Data section:
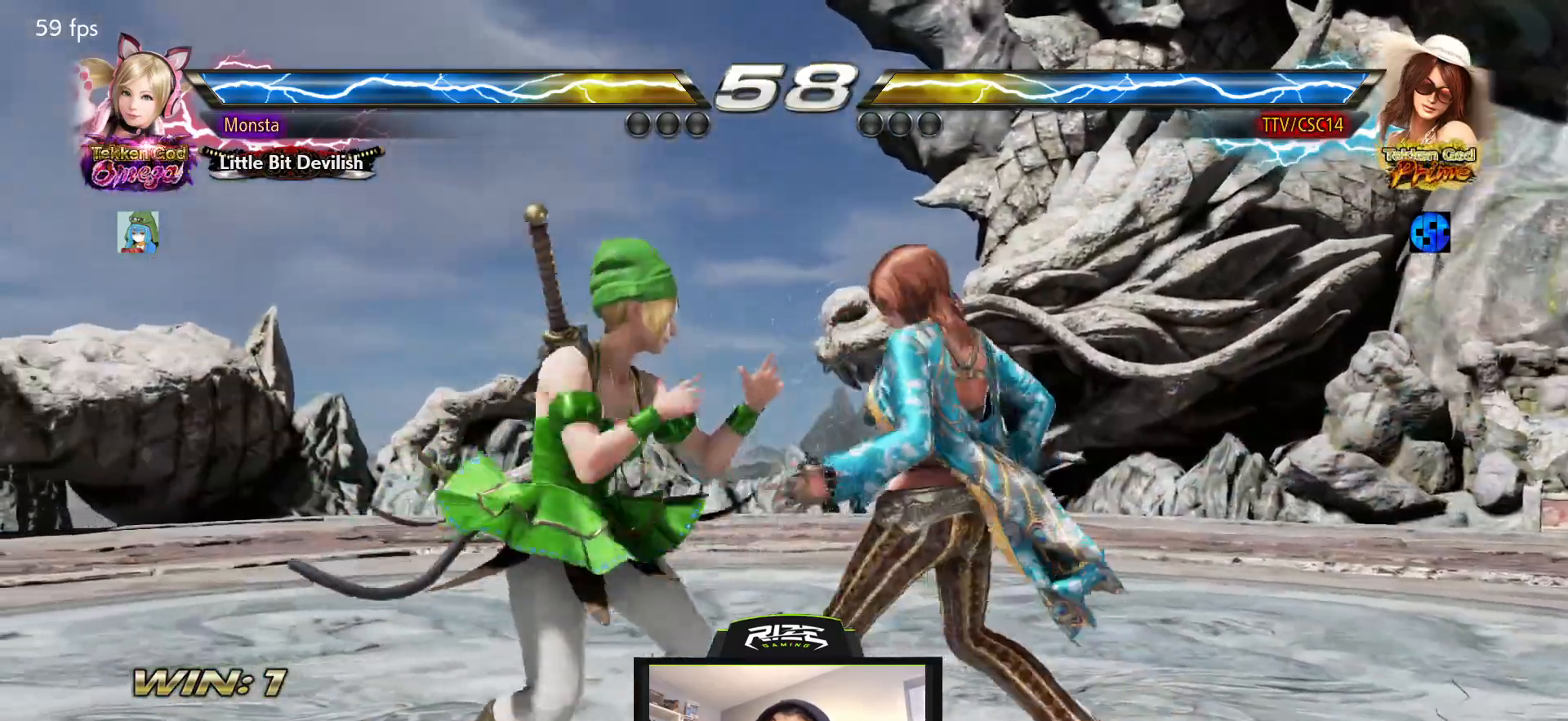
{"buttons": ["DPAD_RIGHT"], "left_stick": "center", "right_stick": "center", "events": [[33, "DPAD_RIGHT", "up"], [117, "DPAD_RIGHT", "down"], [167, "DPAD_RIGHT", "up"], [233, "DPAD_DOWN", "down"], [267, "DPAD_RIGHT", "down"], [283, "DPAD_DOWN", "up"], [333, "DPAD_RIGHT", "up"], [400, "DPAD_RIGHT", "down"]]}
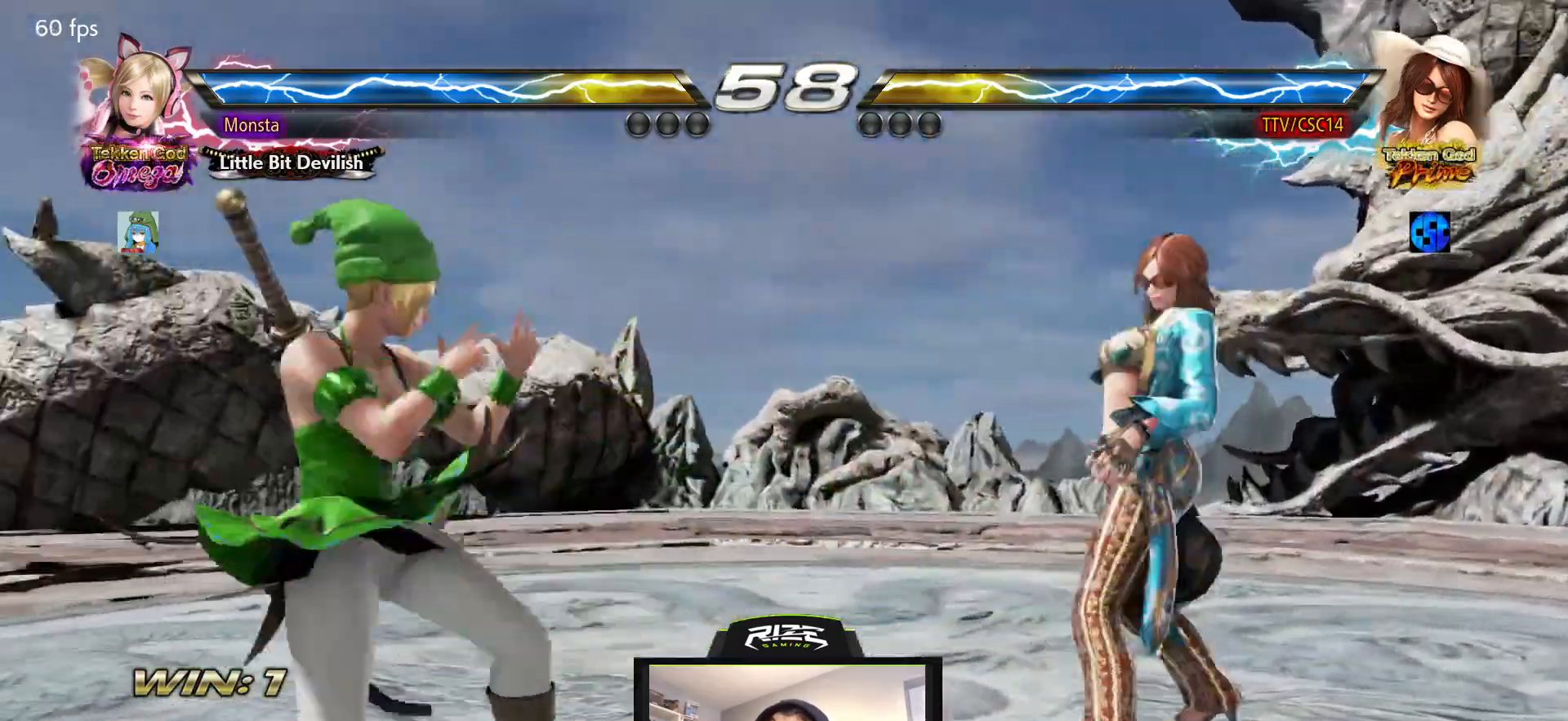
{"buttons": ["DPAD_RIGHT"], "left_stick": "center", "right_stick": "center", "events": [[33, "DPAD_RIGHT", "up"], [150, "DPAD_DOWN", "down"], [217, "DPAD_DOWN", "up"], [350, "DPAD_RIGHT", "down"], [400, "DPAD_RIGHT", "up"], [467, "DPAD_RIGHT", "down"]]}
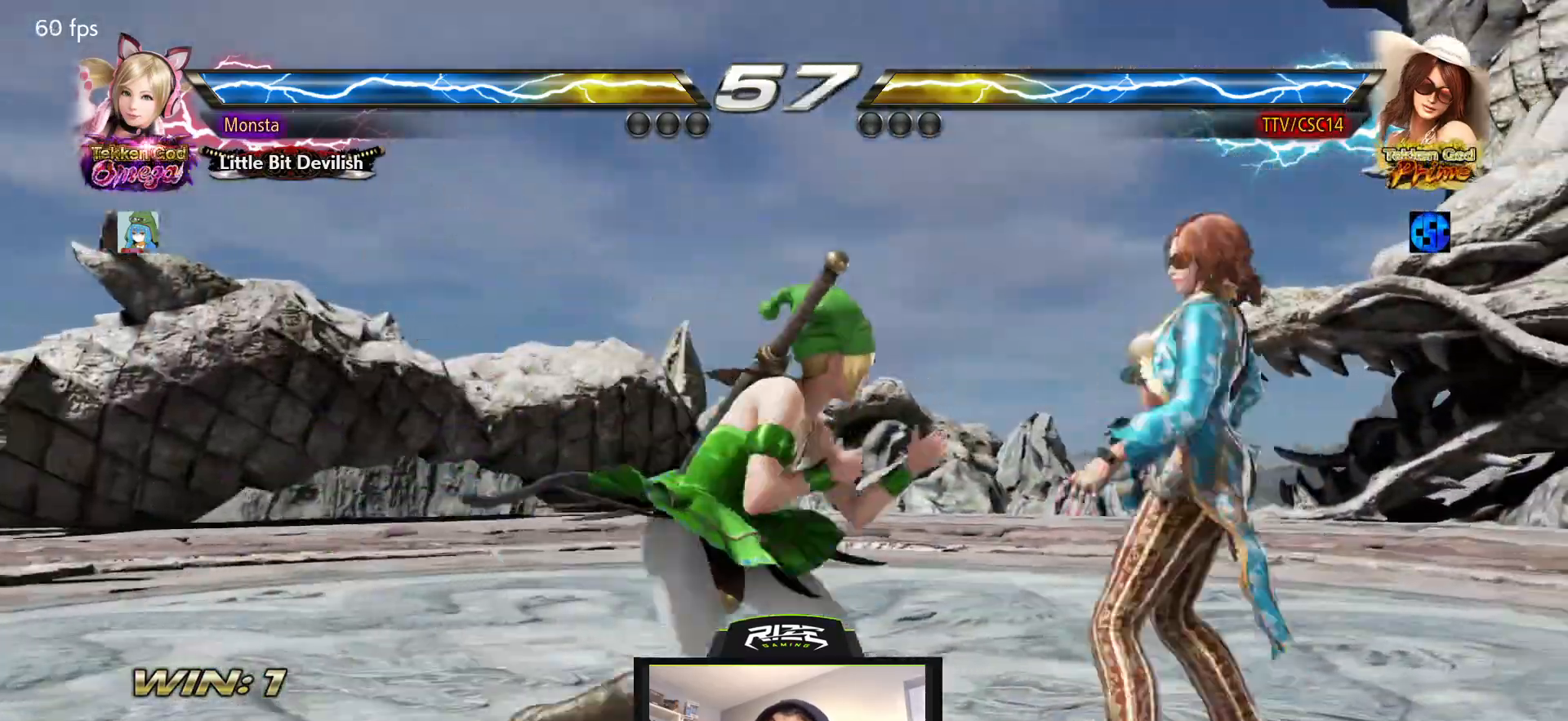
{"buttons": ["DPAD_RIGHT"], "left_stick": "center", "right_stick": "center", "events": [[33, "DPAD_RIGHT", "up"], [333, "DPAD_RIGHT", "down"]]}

Exercise instructions: Please copy out the whole listing exactly as it stands, minus the pictures.

Written answer:
{"buttons": ["DPAD_RIGHT"], "left_stick": "center", "right_stick": "center", "events": [[33, "DPAD_RIGHT", "up"], [117, "DPAD_RIGHT", "down"], [167, "DPAD_RIGHT", "up"], [233, "DPAD_DOWN", "down"], [267, "DPAD_RIGHT", "down"], [283, "DPAD_DOWN", "up"], [333, "DPAD_RIGHT", "up"], [400, "DPAD_RIGHT", "down"]]}
{"buttons": ["DPAD_RIGHT"], "left_stick": "center", "right_stick": "center", "events": [[33, "DPAD_RIGHT", "up"], [150, "DPAD_DOWN", "down"], [217, "DPAD_DOWN", "up"], [350, "DPAD_RIGHT", "down"], [400, "DPAD_RIGHT", "up"], [467, "DPAD_RIGHT", "down"]]}
{"buttons": ["DPAD_RIGHT"], "left_stick": "center", "right_stick": "center", "events": [[33, "DPAD_RIGHT", "up"], [333, "DPAD_RIGHT", "down"]]}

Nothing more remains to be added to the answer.